Render the lines from the line with "Pose unit: median" up to and including the line with "-0.025075, 0.772386, 0.018529]]" as a two-column CSV with columns input and output, one row per request, each value in a single quoted field with line breaks replaced by spaces. Leave the pictures out of the result.

→ **Source data**
• • • • •

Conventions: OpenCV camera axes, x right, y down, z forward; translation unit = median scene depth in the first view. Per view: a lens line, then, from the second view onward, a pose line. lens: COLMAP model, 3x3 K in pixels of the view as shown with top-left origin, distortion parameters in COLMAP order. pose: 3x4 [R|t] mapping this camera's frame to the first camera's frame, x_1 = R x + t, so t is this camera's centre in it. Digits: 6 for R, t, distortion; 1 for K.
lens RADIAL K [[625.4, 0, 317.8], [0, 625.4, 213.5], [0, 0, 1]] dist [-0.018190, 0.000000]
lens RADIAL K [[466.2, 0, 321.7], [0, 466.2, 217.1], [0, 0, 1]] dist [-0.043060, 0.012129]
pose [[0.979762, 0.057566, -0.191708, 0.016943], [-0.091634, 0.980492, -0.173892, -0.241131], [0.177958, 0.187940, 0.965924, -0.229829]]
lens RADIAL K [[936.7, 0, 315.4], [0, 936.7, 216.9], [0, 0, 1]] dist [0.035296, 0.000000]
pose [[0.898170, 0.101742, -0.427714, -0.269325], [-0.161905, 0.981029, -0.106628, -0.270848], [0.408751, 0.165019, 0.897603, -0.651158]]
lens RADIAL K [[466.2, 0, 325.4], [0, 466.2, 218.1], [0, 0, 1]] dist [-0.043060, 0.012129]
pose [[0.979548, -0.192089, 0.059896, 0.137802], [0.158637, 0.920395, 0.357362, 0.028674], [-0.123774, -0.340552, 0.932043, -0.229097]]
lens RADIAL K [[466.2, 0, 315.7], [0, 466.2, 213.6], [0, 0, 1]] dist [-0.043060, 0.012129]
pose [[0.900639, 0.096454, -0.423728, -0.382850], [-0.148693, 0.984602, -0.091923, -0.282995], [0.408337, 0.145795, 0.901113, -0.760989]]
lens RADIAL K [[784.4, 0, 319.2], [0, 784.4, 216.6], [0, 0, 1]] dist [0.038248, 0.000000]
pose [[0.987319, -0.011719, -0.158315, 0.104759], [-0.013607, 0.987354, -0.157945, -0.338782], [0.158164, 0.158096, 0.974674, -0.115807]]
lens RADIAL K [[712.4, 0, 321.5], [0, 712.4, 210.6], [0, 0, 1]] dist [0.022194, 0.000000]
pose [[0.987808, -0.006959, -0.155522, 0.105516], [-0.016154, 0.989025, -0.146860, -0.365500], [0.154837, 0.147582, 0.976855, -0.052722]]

• • • • •

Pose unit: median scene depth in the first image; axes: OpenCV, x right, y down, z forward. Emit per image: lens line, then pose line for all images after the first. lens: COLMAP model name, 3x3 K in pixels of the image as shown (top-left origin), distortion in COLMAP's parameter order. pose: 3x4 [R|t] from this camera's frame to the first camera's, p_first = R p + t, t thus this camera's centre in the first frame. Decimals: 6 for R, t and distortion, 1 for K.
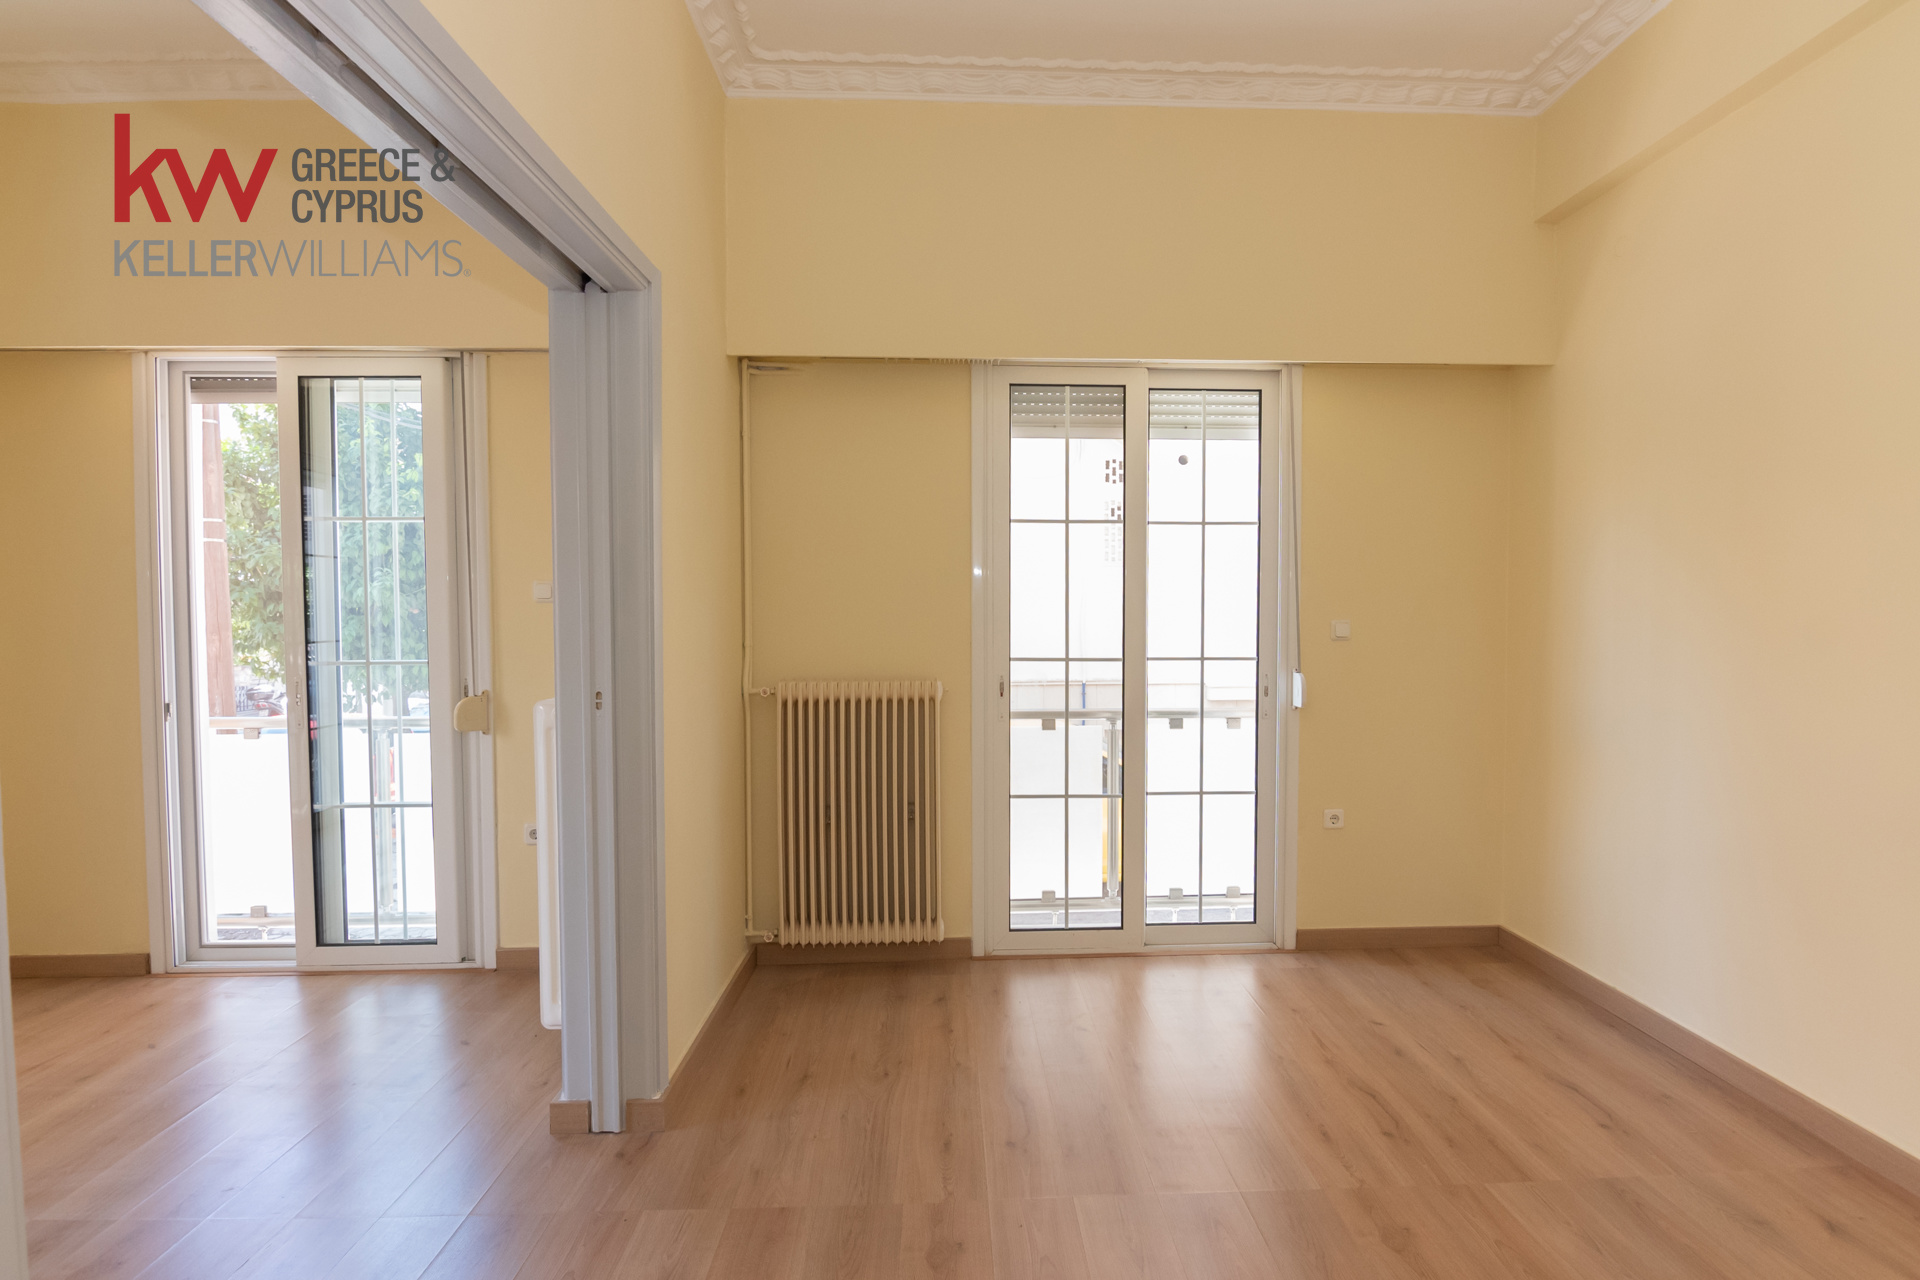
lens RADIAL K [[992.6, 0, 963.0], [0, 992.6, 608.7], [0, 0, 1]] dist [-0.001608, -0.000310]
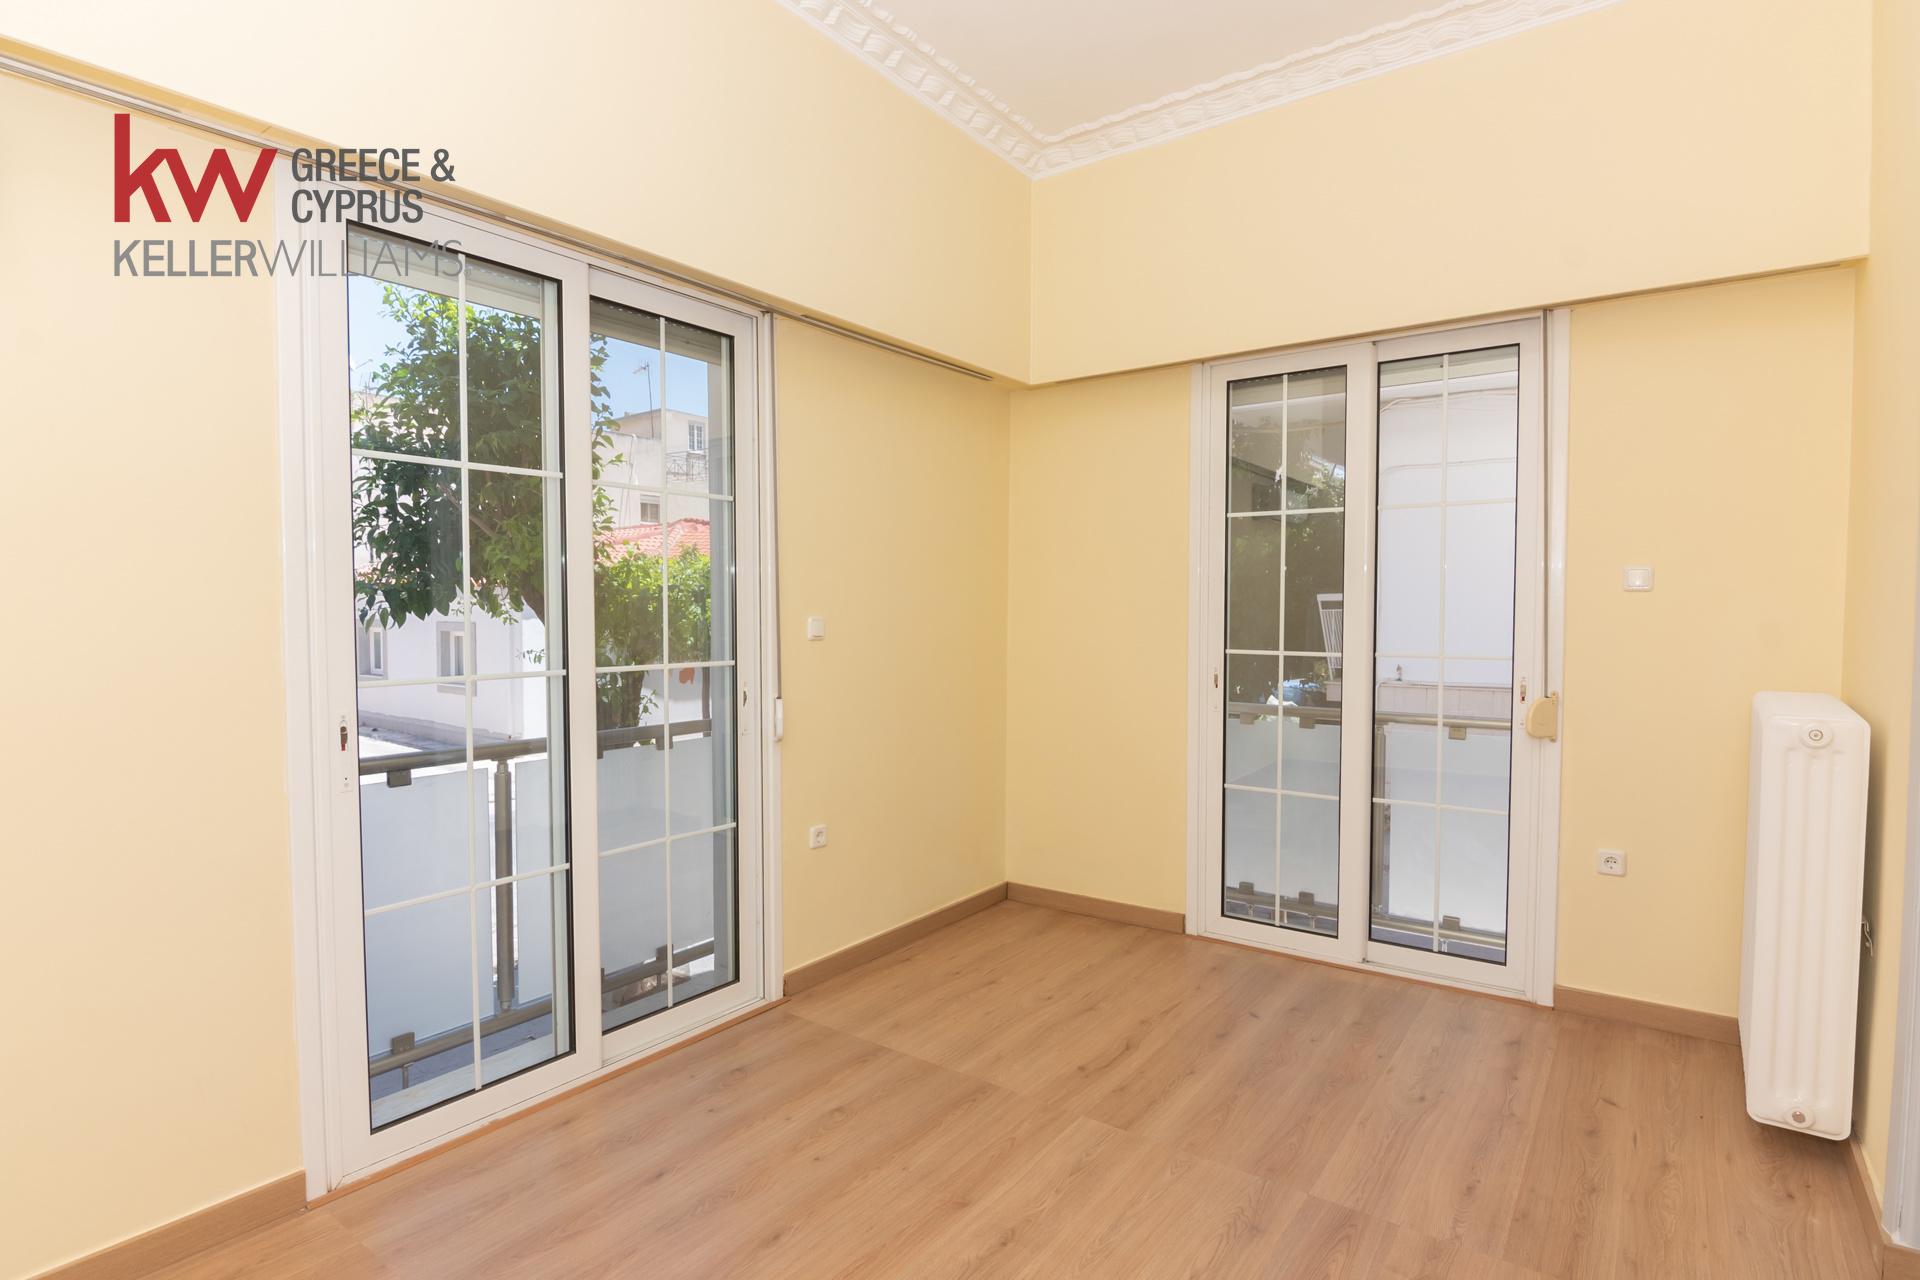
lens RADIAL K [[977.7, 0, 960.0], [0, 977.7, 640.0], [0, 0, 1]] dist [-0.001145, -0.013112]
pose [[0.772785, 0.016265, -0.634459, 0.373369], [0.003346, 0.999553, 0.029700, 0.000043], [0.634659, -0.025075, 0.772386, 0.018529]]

• • • • •

→ **Exercise response**
input,output
"Pose unit: median scene depth in the first image; axes: OpenCV, x right, y down, z forward. Emit per image: lens line, then pose line for all images after the first. lens: COLMAP model name, 3x3 K in pixels of the image as shown (top-left origin), distortion in COLMAP's parameter order. pose: 3x4 [R|t] from this camera's frame to the first camera's, p_first = R p + t, t thus this camera's centre in the first frame. Decimals: 6 for R, t and distortion, 1 for K.","lens RADIAL K [[992.6, 0, 963.0], [0, 992.6, 608.7], [0, 0, 1]] dist [-0.001608, -0.000310] lens RADIAL K [[977.7, 0, 960.0], [0, 977.7, 640.0], [0, 0, 1]] dist [-0.001145, -0.013112] pose [[0.772785, 0.016265, -0.634459, 0.373369], [0.003346, 0.999553, 0.029700, 0.000043], [0.634659, -0.025075, 0.772386, 0.018529]]"